Restam, no entanto, duas questões que mantém Moscovo com a respiração suspensa mais do que queriam, porque isso é notório na forma como a o tema se referem os analistas pró-russos: a questão dos F-16, que devem começar a chegar já em Junho, e se vai ou não haver, como têm sugeridos vários líderes ocidentais, o envio de tropa dos países das NATO para a guerra, numa tentativa desesperada de impedir a vitória russa.
Se os F-16 podem fazer a diferença, há quem garanta que sim, como o analistas português, major-general Isidro Morais Pereira, e há quem defenda que não, como o também analista da CNN Portugal, major-general Agostinho Costa.
O que deixa a provação em combate como a única forma de averiguar o que efectivamente valem estes aviões de guerra, já com mais de duas décadas de serviço, na maioria.
Mas mais séria é a questão do envio de forças para o terreno, como apontam o Presidente francês, Emmanuel Macron, a Presidente da Lituânia, Gitanas Nauseda, ou o líder do democratas na Câmara dos Representantes do Congresso dos EUA, Hakeem Jeffries...
Recorde-se que este assunto (ver links em baixo nesta página), levou mesmo Vladimir Putin a ordenar exercícios de prontidão para os seus sistemas de armas nucleares tácticas precisamente nas regiões da Federação Russas mais ocidentais.

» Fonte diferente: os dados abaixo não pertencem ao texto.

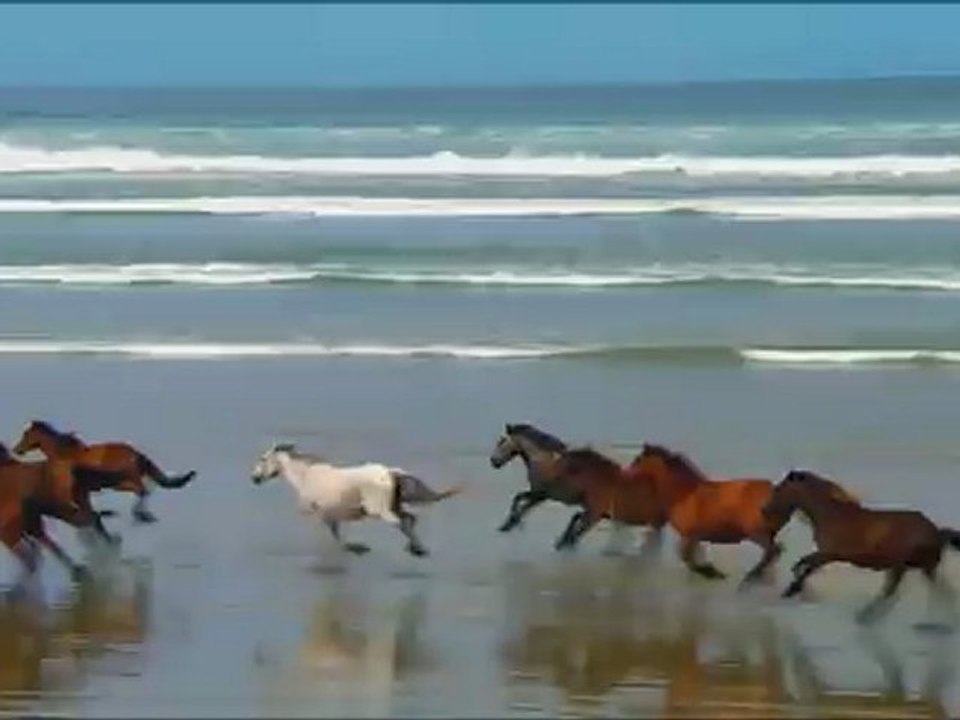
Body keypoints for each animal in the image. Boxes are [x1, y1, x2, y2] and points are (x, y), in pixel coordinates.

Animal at [13, 420, 196, 524]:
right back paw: (142, 515)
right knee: (142, 491)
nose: (17, 449)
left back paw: (142, 516)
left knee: (142, 490)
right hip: (121, 483)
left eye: (26, 434)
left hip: (124, 480)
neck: (62, 453)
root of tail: (135, 453)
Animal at [251, 443, 461, 558]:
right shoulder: (331, 514)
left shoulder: (324, 512)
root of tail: (390, 473)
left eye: (262, 458)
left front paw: (357, 548)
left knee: (400, 522)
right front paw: (357, 548)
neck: (305, 476)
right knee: (411, 518)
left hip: (378, 510)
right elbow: (335, 532)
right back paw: (417, 549)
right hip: (393, 506)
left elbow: (335, 533)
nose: (254, 478)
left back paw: (416, 549)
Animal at [626, 443, 787, 584]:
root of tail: (774, 490)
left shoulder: (689, 536)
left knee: (773, 551)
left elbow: (687, 559)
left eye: (637, 460)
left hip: (756, 533)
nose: (626, 472)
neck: (684, 494)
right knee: (775, 552)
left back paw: (750, 578)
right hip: (765, 534)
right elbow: (689, 559)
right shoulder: (694, 538)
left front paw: (713, 573)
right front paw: (712, 572)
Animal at [763, 469, 960, 624]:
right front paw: (793, 588)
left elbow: (807, 567)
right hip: (921, 568)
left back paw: (866, 617)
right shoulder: (826, 554)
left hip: (901, 566)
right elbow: (803, 564)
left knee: (893, 592)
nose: (765, 510)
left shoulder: (829, 554)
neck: (831, 514)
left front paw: (791, 590)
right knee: (942, 591)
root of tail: (935, 531)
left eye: (779, 489)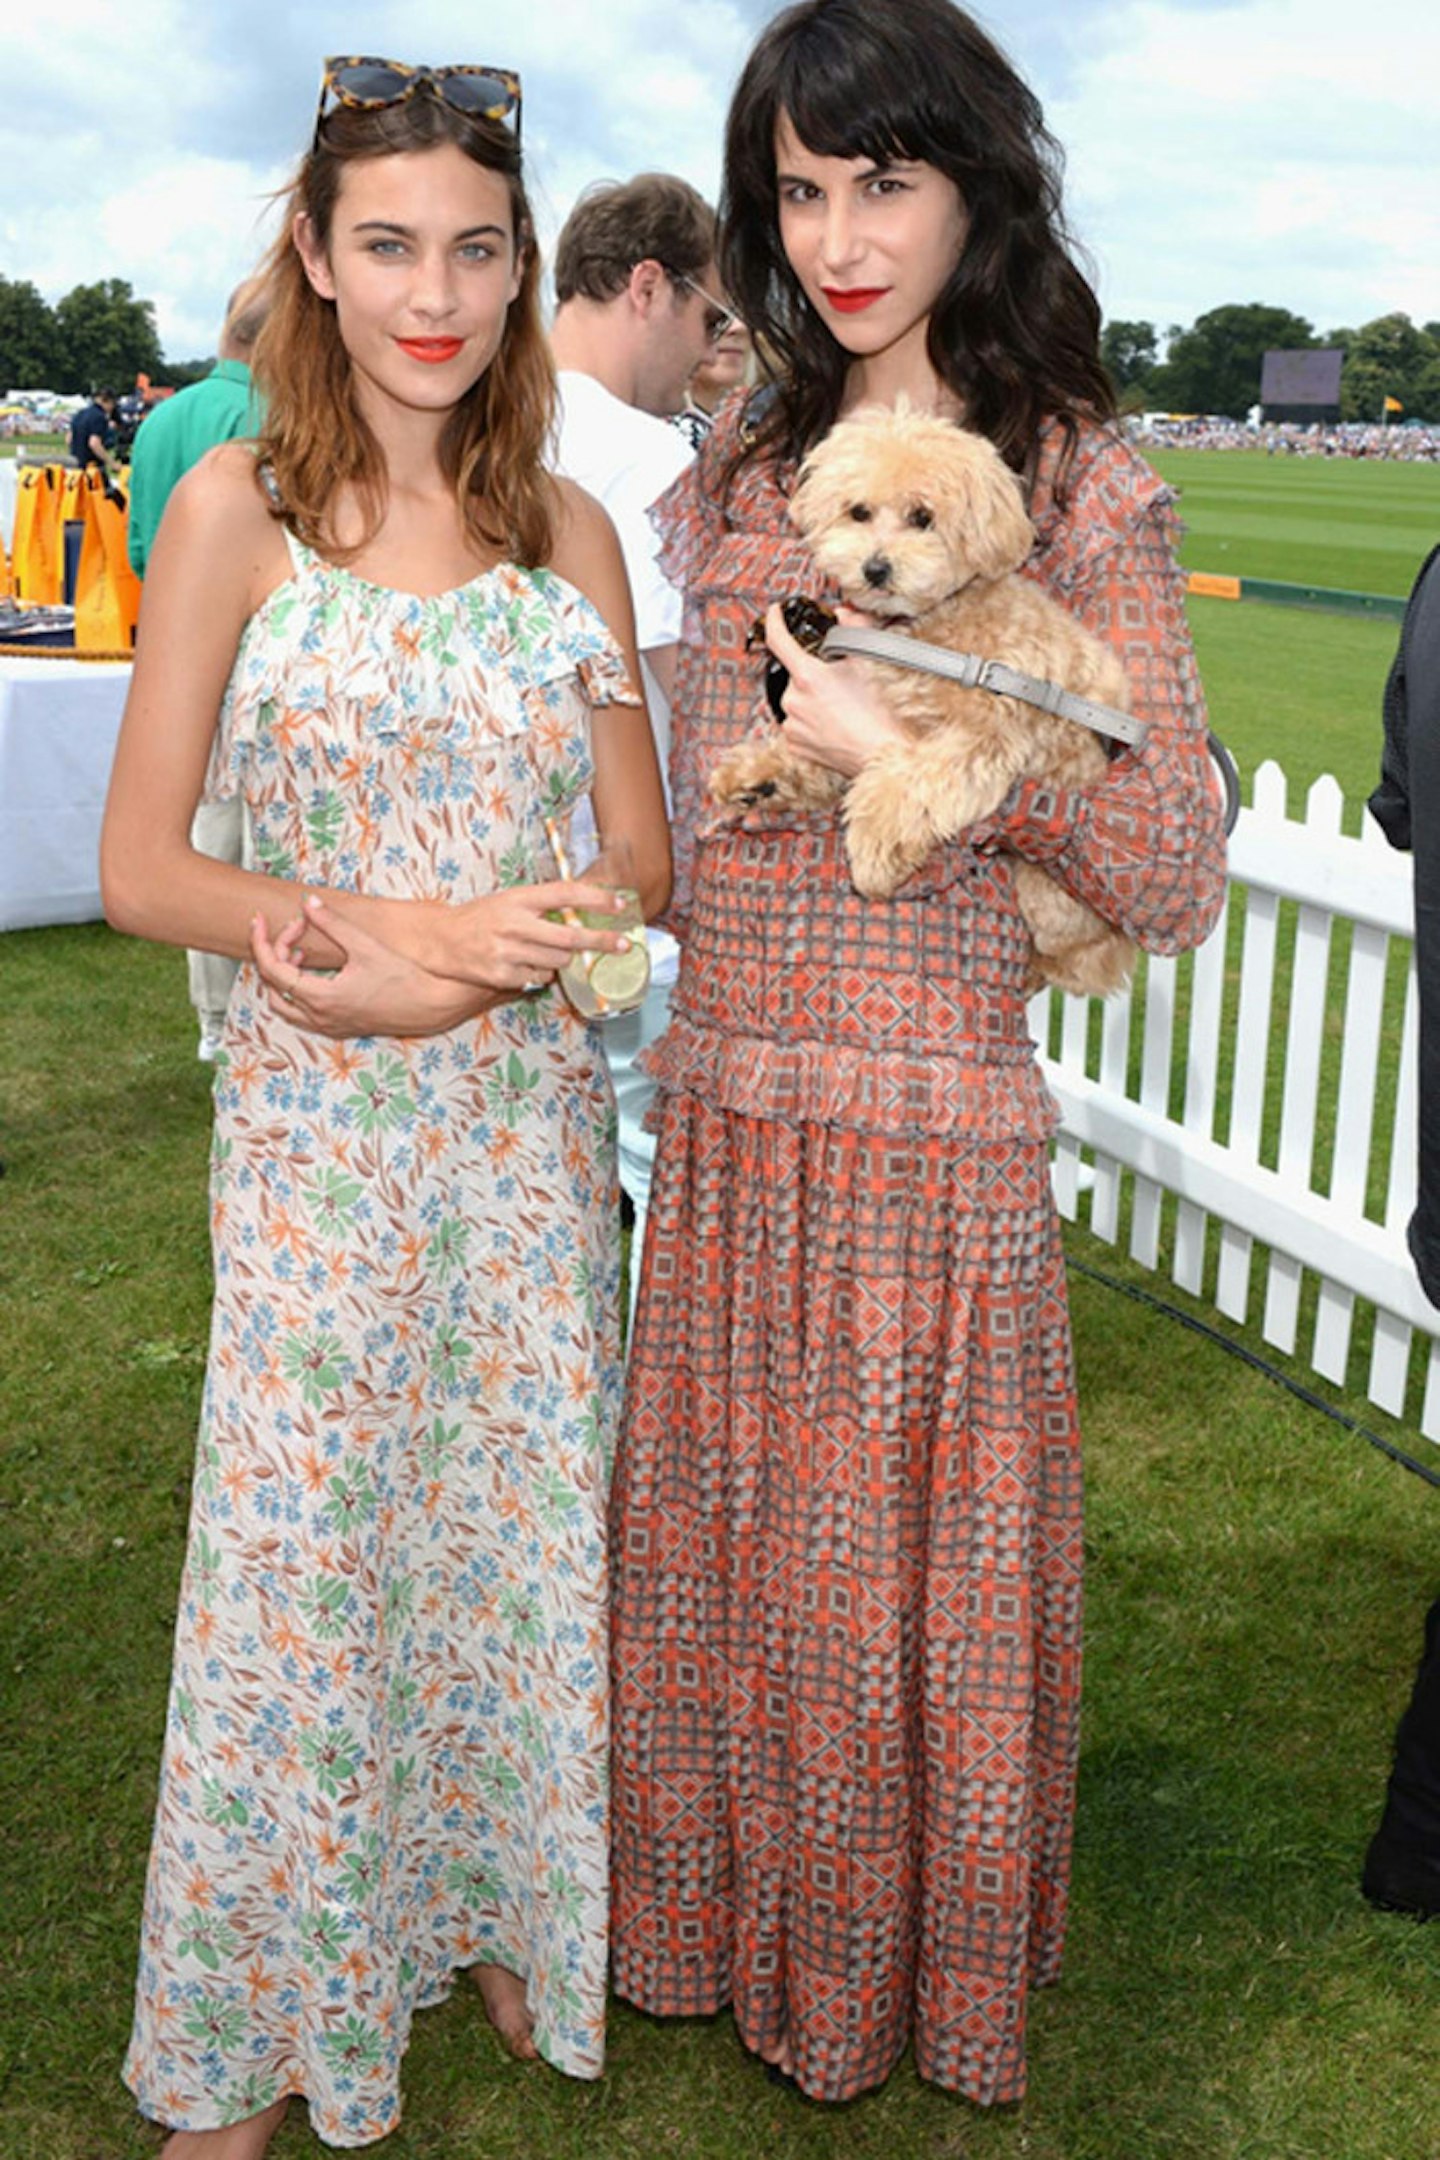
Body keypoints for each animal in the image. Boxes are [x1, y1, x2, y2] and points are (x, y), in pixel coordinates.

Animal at [716, 408, 1139, 997]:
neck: (923, 632)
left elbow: (907, 785)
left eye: (923, 518)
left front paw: (872, 856)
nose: (875, 569)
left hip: (1051, 905)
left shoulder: (981, 738)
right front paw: (760, 775)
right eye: (859, 511)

E mais: após este passo, espalhou-se como fogo no capim pelas redes sociais e canais do YouTube pró-russos a mensagem de que Putin não está a fazer bluff com esta ameaça nuclear, "porque a Rússia" não "blufa".
Mais, o Kremlin foi ainda mais longe, o que eleva a tensão e o risco de ser atravessado o rubicão nuclear, ao ameaçar o Reino Unido com um ataque contra interesses britânicos em todo o mundo, se a autorização de Londres para Kiev usar os misseis britânicos contra a Rússia na profundidade do seu território se vier a verificar.